Hope this helps. I’d be interested to know how the project works out.

– Bill

ah. many thanks.

funny – i used to do a lot of this kind of thing, but it was when sound editing involved a splice block and a razorblade! indeed, people could have made money by not investing in the things i mastered – darkroom work, tape editing.

i’ll certainly let you know how it works out.

Oh dear, sounds like we’re from the same era :wink:

I used to occasionally do this sort of thing, recording classical ensembles with coincident mics into a ReVox with dbx.

– Bill

best stuff i ever got of a group – chamber orchestra in this case – was done through the sennheiser binaural mic (on that silly plastic head with the good ears) into a half-track ampex. would be amusing to consider the s/n of those days, even at high tape speed, vs. even really cheapo gear now. though i wish i still had that mic. wasn’t the flattest thing around, but it sure did put things where they belonged spatially. kinda like the original bose speakers.

Me and my Ampex 350 have no idea what any of you people are talking about.

48000,16-bit is the television broadcast standard.
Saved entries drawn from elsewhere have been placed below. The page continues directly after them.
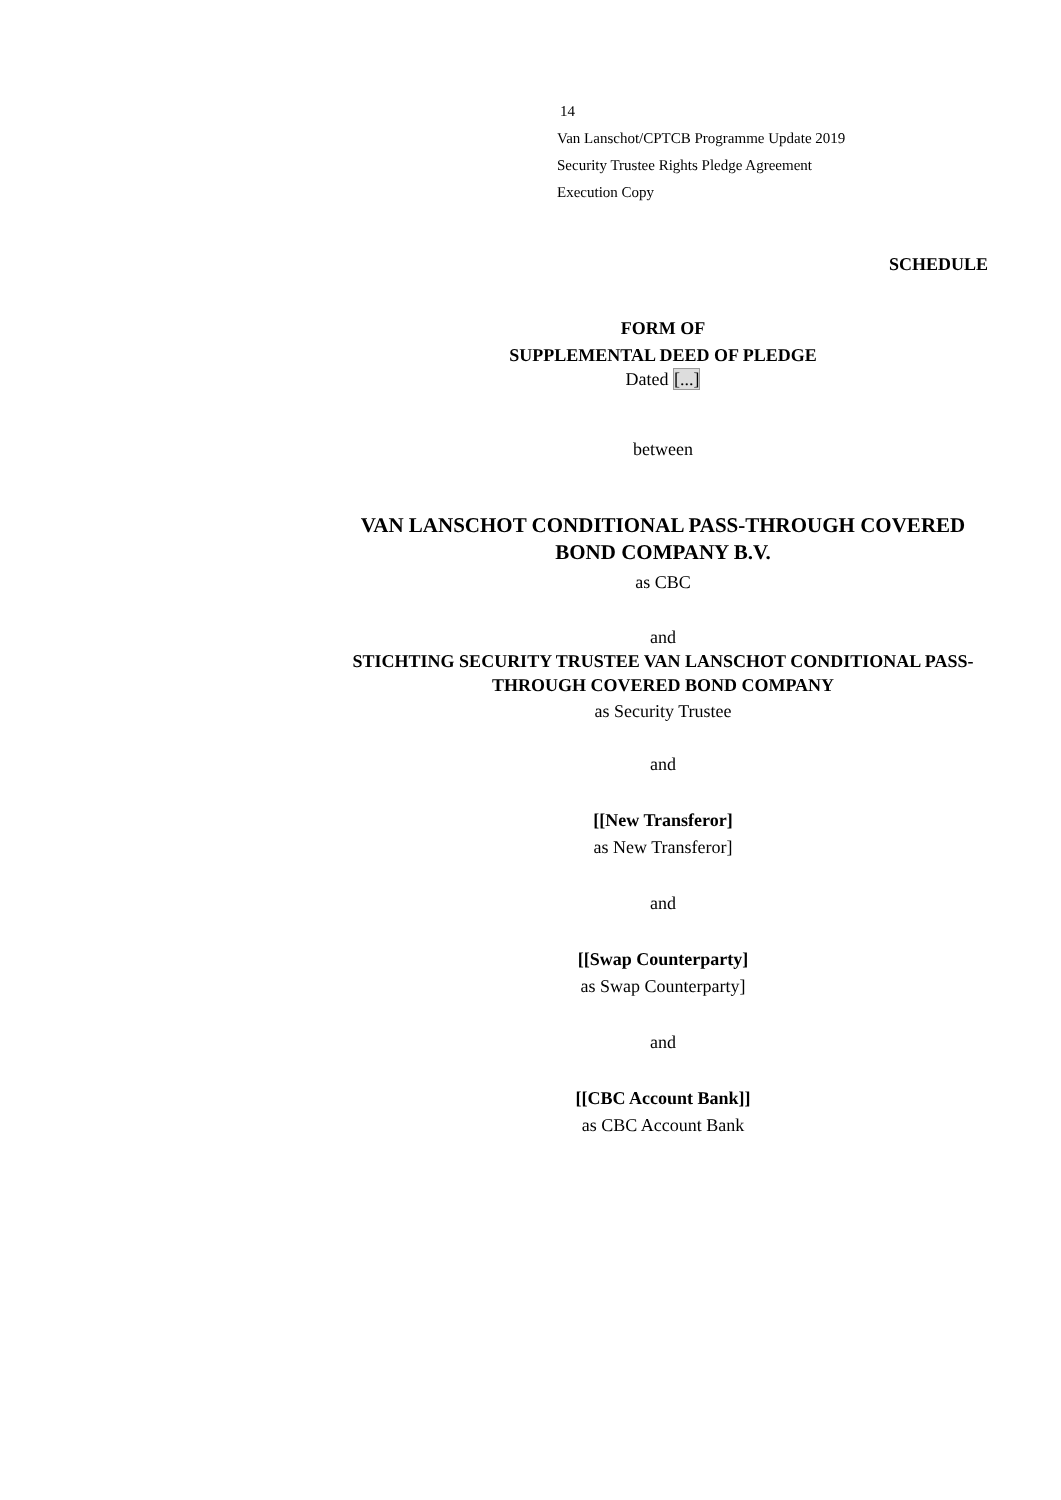14
Van Lanschot/CPTCB Programme Update 2019
Security Trustee Rights Pledge Agreement
Execution Copy
SCHEDULE
FORM OF
SUPPLEMENTAL DEED OF PLEDGE
Dated [...]
between
VAN LANSCHOT CONDITIONAL PASS-THROUGH COVERED BOND COMPANY B.V.
as CBC
and
STICHTING SECURITY TRUSTEE VAN LANSCHOT CONDITIONAL PASS-THROUGH COVERED BOND COMPANY
as Security Trustee
and
[[New Transferor]
as New Transferor]
and
[[Swap Counterparty]
as Swap Counterparty]
and
[[CBC Account Bank]]
as CBC Account Bank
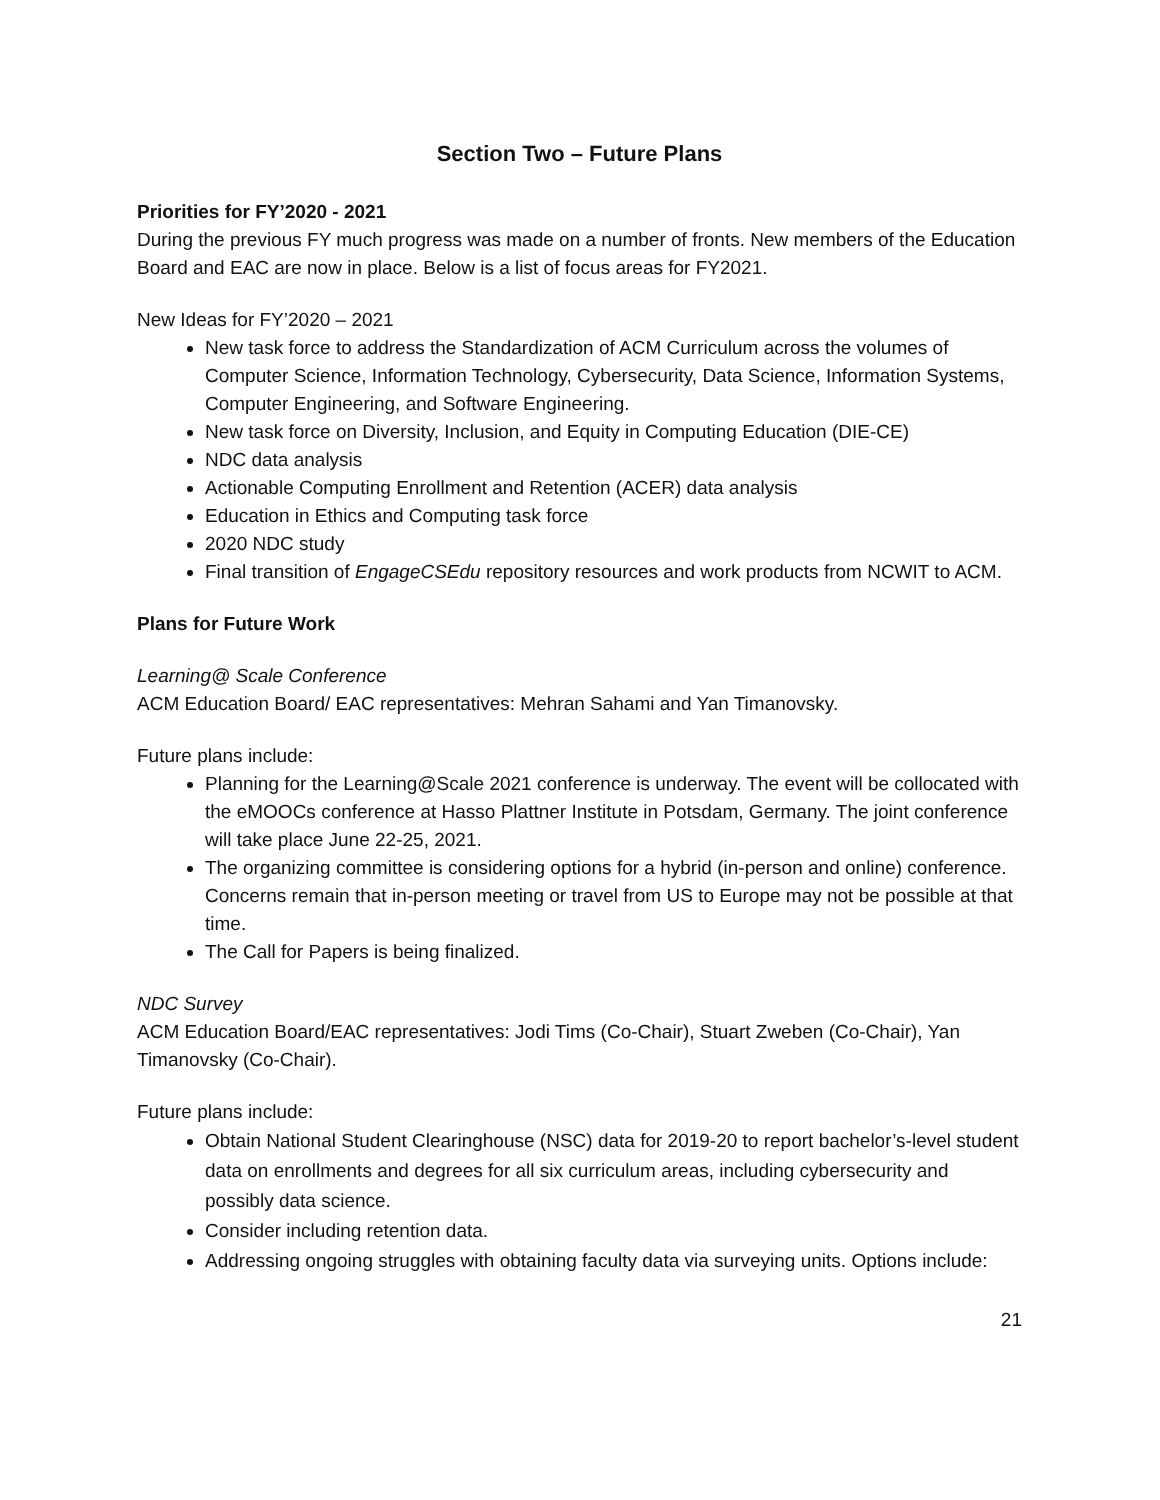Section Two – Future Plans
Priorities for FY’2020 - 2021
During the previous FY much progress was made on a number of fronts. New members of the Education Board and EAC are now in place. Below is a list of focus areas for FY2021.
New Ideas for FY’2020 – 2021
New task force to address the Standardization of ACM Curriculum across the volumes of Computer Science, Information Technology, Cybersecurity, Data Science, Information Systems, Computer Engineering, and Software Engineering.
New task force on Diversity, Inclusion, and Equity in Computing Education (DIE-CE)
NDC data analysis
Actionable Computing Enrollment and Retention (ACER) data analysis
Education in Ethics and Computing task force
2020 NDC study
Final transition of EngageCSEdu repository resources and work products from NCWIT to ACM.
Plans for Future Work
Learning@ Scale Conference
ACM Education Board/ EAC representatives: Mehran Sahami and Yan Timanovsky.
Future plans include:
Planning for the Learning@Scale 2021 conference is underway. The event will be collocated with the eMOOCs conference at Hasso Plattner Institute in Potsdam, Germany. The joint conference will take place June 22-25, 2021.
The organizing committee is considering options for a hybrid (in-person and online) conference. Concerns remain that in-person meeting or travel from US to Europe may not be possible at that time.
The Call for Papers is being finalized.
NDC Survey
ACM Education Board/EAC representatives: Jodi Tims (Co-Chair), Stuart Zweben (Co-Chair), Yan Timanovsky (Co-Chair).
Future plans include:
Obtain National Student Clearinghouse (NSC) data for 2019-20 to report bachelor’s-level student data on enrollments and degrees for all six curriculum areas, including cybersecurity and possibly data science.
Consider including retention data.
Addressing ongoing struggles with obtaining faculty data via surveying units. Options include:
21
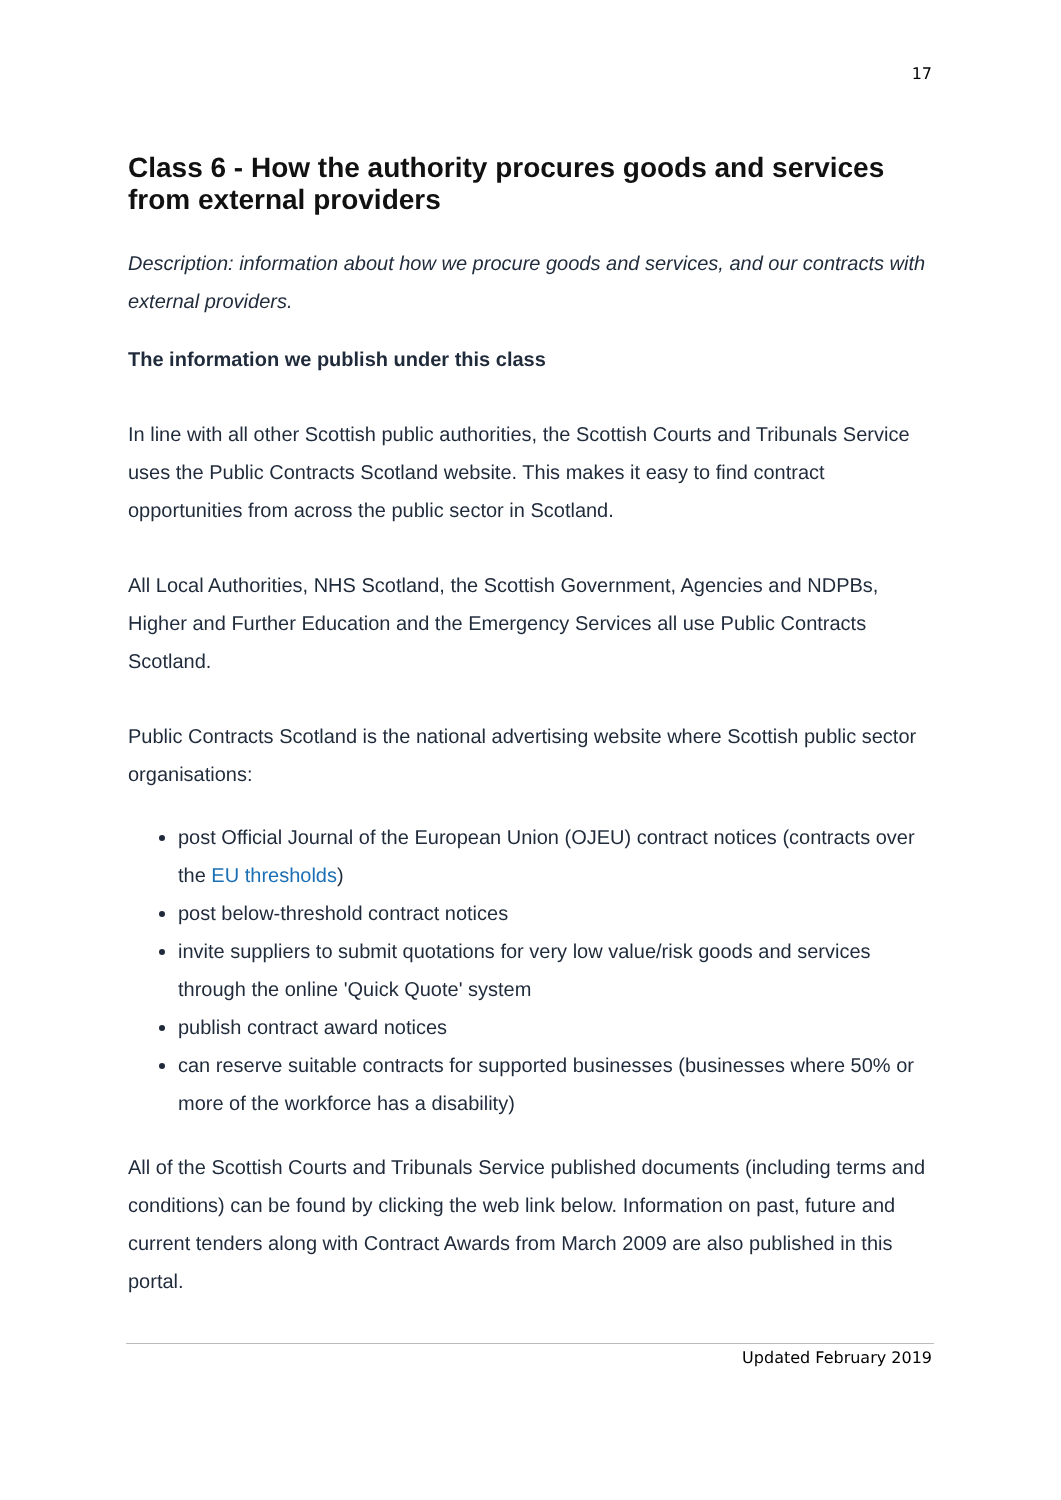17
Class 6 - How the authority procures goods and services from external providers
Description: information about how we procure goods and services, and our contracts with external providers.
The information we publish under this class
In line with all other Scottish public authorities, the Scottish Courts and Tribunals Service uses the Public Contracts Scotland website. This makes it easy to find contract opportunities from across the public sector in Scotland.
All Local Authorities, NHS Scotland, the Scottish Government, Agencies and NDPBs, Higher and Further Education and the Emergency Services all use Public Contracts Scotland.
Public Contracts Scotland is the national advertising website where Scottish public sector organisations:
post Official Journal of the European Union (OJEU) contract notices (contracts over the EU thresholds)
post below-threshold contract notices
invite suppliers to submit quotations for very low value/risk goods and services through the online 'Quick Quote' system
publish contract award notices
can reserve suitable contracts for supported businesses (businesses where 50% or more of the workforce has a disability)
All of the Scottish Courts and Tribunals Service published documents (including terms and conditions) can be found by clicking the web link below. Information on past, future and current tenders along with Contract Awards from March 2009 are also published in this portal.
Updated February 2019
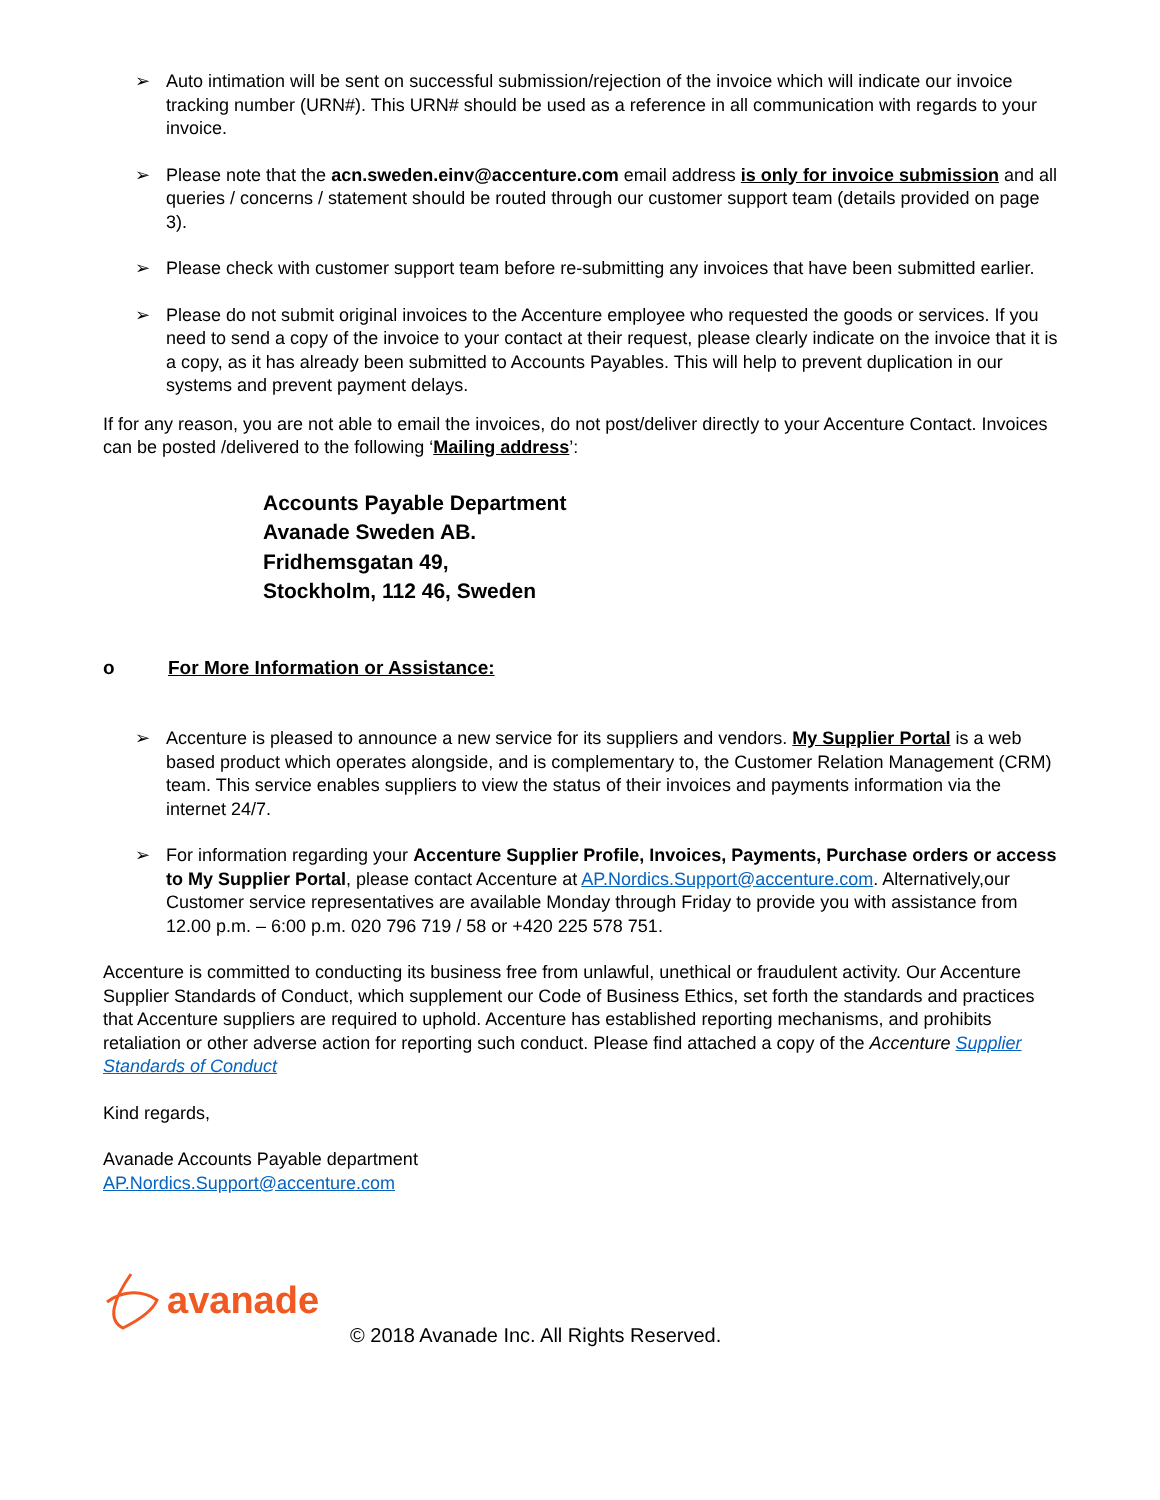➢ Auto intimation will be sent on successful submission/rejection of the invoice which will indicate our invoice tracking number (URN#). This URN# should be used as a reference in all communication with regards to your invoice.
➢ Please note that the acn.sweden.einv@accenture.com email address is only for invoice submission and all queries / concerns / statement should be routed through our customer support team (details provided on page 3).
➢ Please check with customer support team before re-submitting any invoices that have been submitted earlier.
➢ Please do not submit original invoices to the Accenture employee who requested the goods or services. If you need to send a copy of the invoice to your contact at their request, please clearly indicate on the invoice that it is a copy, as it has already been submitted to Accounts Payables. This will help to prevent duplication in our systems and prevent payment delays.
If for any reason, you are not able to email the invoices, do not post/deliver directly to your Accenture Contact. Invoices can be posted /delivered to the following ‘Mailing address’:
Accounts Payable Department
Avanade Sweden AB.
Fridhemsgatan 49,
Stockholm, 112 46, Sweden
o For More Information or Assistance:
➢ Accenture is pleased to announce a new service for its suppliers and vendors. My Supplier Portal is a web based product which operates alongside, and is complementary to, the Customer Relation Management (CRM) team. This service enables suppliers to view the status of their invoices and payments information via the internet 24/7.
➢ For information regarding your Accenture Supplier Profile, Invoices, Payments, Purchase orders or access to My Supplier Portal, please contact Accenture at AP.Nordics.Support@accenture.com. Alternatively,our Customer service representatives are available Monday through Friday to provide you with assistance from 12.00 p.m. – 6:00 p.m. 020 796 719 / 58 or +420 225 578 751.
Accenture is committed to conducting its business free from unlawful, unethical or fraudulent activity. Our Accenture Supplier Standards of Conduct, which supplement our Code of Business Ethics, set forth the standards and practices that Accenture suppliers are required to uphold. Accenture has established reporting mechanisms, and prohibits retaliation or other adverse action for reporting such conduct. Please find attached a copy of the Accenture Supplier Standards of Conduct
Kind regards,
Avanade Accounts Payable department
AP.Nordics.Support@accenture.com
avanade
© 2018 Avanade Inc. All Rights Reserved.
The tone level (overall average sound level) is -20dB in the US. I believe it’s -18dB in Europe. That’s 20dB headroom and 60dB noise floor. Any singer I ever met can blow 6dB right out of the water on an expressive peak. Even Consumer DV, widely reputed to be inadequate, uses -12dB.

We did have some Audacity installs, on a Mac, I believe, that had troubles with 24-bit sound. I’ve always been really leery about that bit depth.

I would tell you to test your brains out, except you can’t.


the -20 is, i think, pre-emphasis and came to us by law in connection with fm stations. it’s a real pain, too, because it truly screws up s/n. which is why we got compressors, the goal being to make the quiet parts as loud as possible. which then became the standard for how most music sounds (producers thinking that if it’s gonna get smashed, might as well do it in the studio and retain control). for a time i had a dbx compander, the idea being that i could record vinyl to tape with it all smashed flat, then play back with it expanded again and lose all the tape hiss. problem is, there was a lot of processing noise.

dynamic range isn’t nearly as much an issue with digital stuff unless you’re going to put it on commercial fm, in which case it will be smashed against the top no matter what you do.

as to the 16-vs.-24 thing – wonder if that falls victim to the widely supposed exact multiples thing?

a good discussion of compression hell is here:

<<<the -20 is, i think, pre-emphasis and came to us by law in connection with fm stations.>>>

Don’t believe that too much. It’s the digital television standard and it doesn’t have pre-emphasis. And it doesn’t have any trouble making it to my living room in digital form…

I’ve been doing this for almost a year and I went back to the analog TV in the corner (before we turned ananlog off) in order to record one show while I watched another. It was pretty dreadful and I have terrific television reception. I guess I used to watch this all the time and it was normal.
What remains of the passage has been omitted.